The bugs that feed on them, on the other hand - the predatory bugs - are like the wolves and lions of the bug world. Longer lived, slower to reproduce, and they don't reproduce in the same kind of numbers. Each praying mantis will only reproduce once in its life time, the male being cannibalized during mating, and the female dying after laying eggs. The egg cases hold around 200 eggs each, and many of those won't hatch due to exposure and predation.
So when you spray, the destructive bugs come back quite quickly, but the predatory ones don't, which leaves your garden very vulnerable. It can take a few years (and patience and frustration) of not spraying to establish a bug-based pest control system.
Meanwhile, it is important to ensure there are food supplies for the good bugs in early spring and late autumn. Wild fennel is a fantastic plant to have tucked away in a corner of your garden. It flowers early in spring, and late in autumn, and provides nectar, when little else is available, for the lady bug (eater of aphids), and the parasitic wasp (killer of white butterfly caterpillars). This will ensure they are in your garden before the aphids and white butterflies are.
-=-=-=-=-
▶ Task set:
(A) Answer these questions from the passage on garden pest control, one line each:
(i) About how many eggs does a praying mantis egg case hold?
(ii) How long can it take without spraying to establish a bug-based pest control system?
(iii) Which plant does the passage recommend tucking away in a corner of the garden?
(B) In the passage on garden pest control, rewrite the part from "Meanwhile, it is" to "white butterflies are.", substituting "hoverfly" for "parasitic wasp".
(C) Pick up the passage on garden pest control after its last sentence and carry it on.
-=-=-=-=-
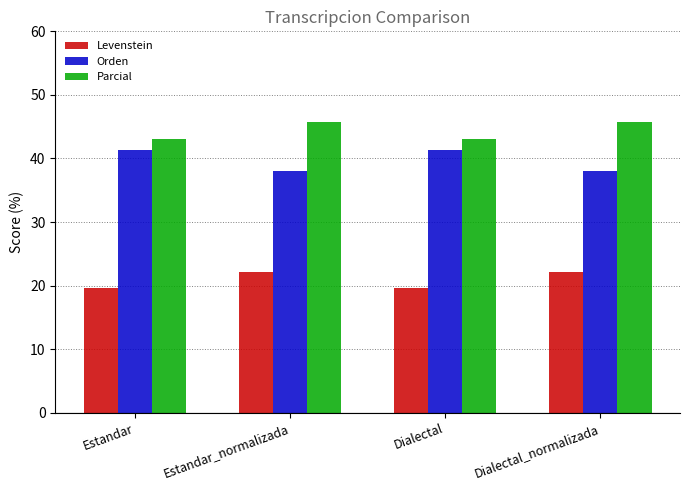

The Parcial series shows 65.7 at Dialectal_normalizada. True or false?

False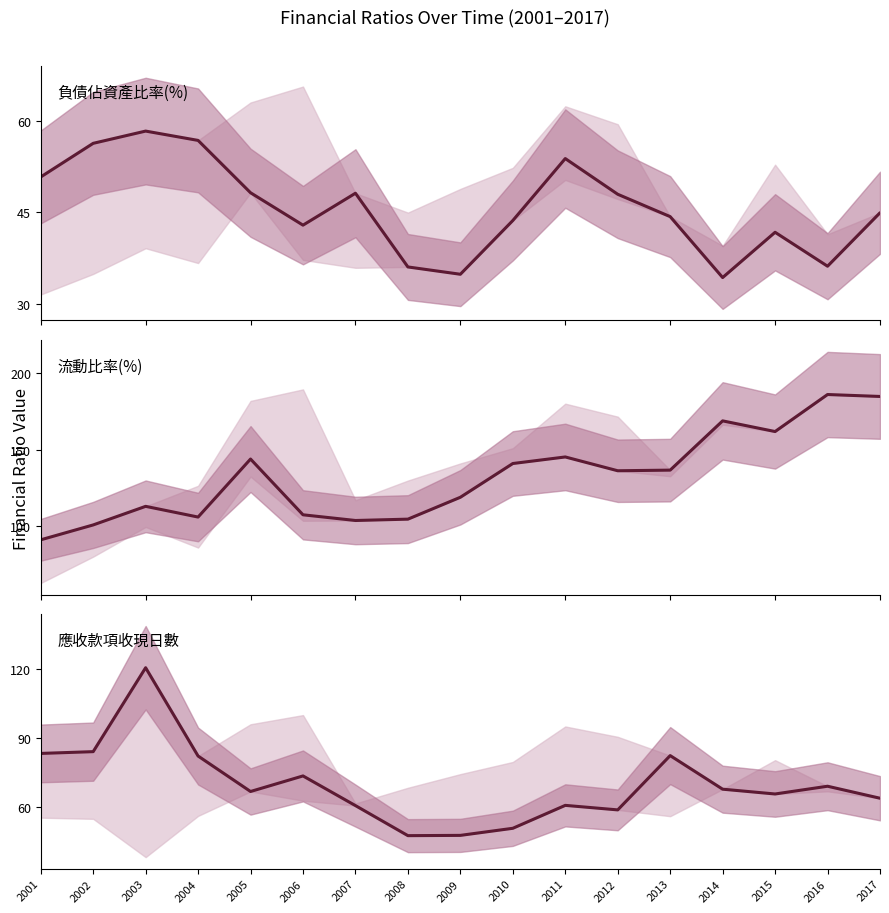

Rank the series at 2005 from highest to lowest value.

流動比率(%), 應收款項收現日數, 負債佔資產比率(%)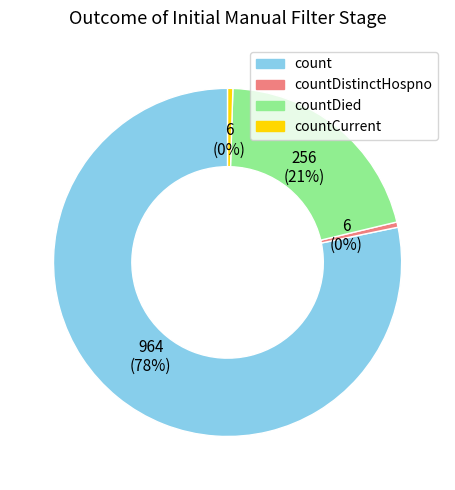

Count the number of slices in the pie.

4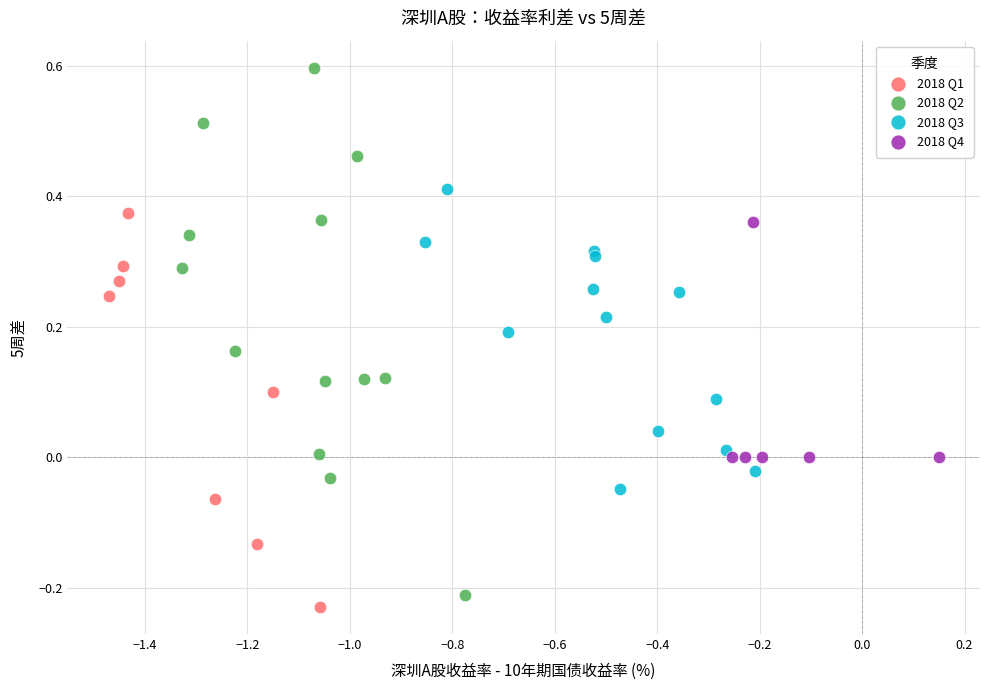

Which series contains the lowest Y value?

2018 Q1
-=-=-=-=-
▶ Answers to the problems:
(A)
(i) Around 200 eggs.
(ii) A few years.
(iii) Wild fennel.

(B)
Meanwhile, it is important to ensure there are food supplies for the good bugs in early spring and late autumn. Wild fennel is a fantastic plant to have tucked away in a corner of your garden. It flowers early in spring, and late in autumn, and provides nectar, when little else is available, for the lady bug (eater of aphids), and the hoverfly (killer of white butterfly caterpillars). This will ensure they are in your garden before the aphids and white butterflies are.

(C)
It is also important to provide shelter for over-wintering - someplace that isn't going to be disturbed by your yard and garden activities - to keep them there, so they are in your garden before the pests arrive. Pinterest and the internet in general are full of ideas and instructions for building 'bug hotels', from the very simple to the very elaborate.
Of course, it doesn't mean the good bugs will do all the work - although they are more efficient than spraying (my neighbour sprays profusely, and still complain bitterly about the bug problem). You still need to do your morning rounds - picking the stink bugs out and dropping them in a bucket of soapy water, collecting the snail and slugs you find and putting them out on the pavement or drive for the thrushes to eat, wiping off any white butterfly eggs you find and killing any of the caterpillars you see, and pulling out anything too heavily infested with aphids.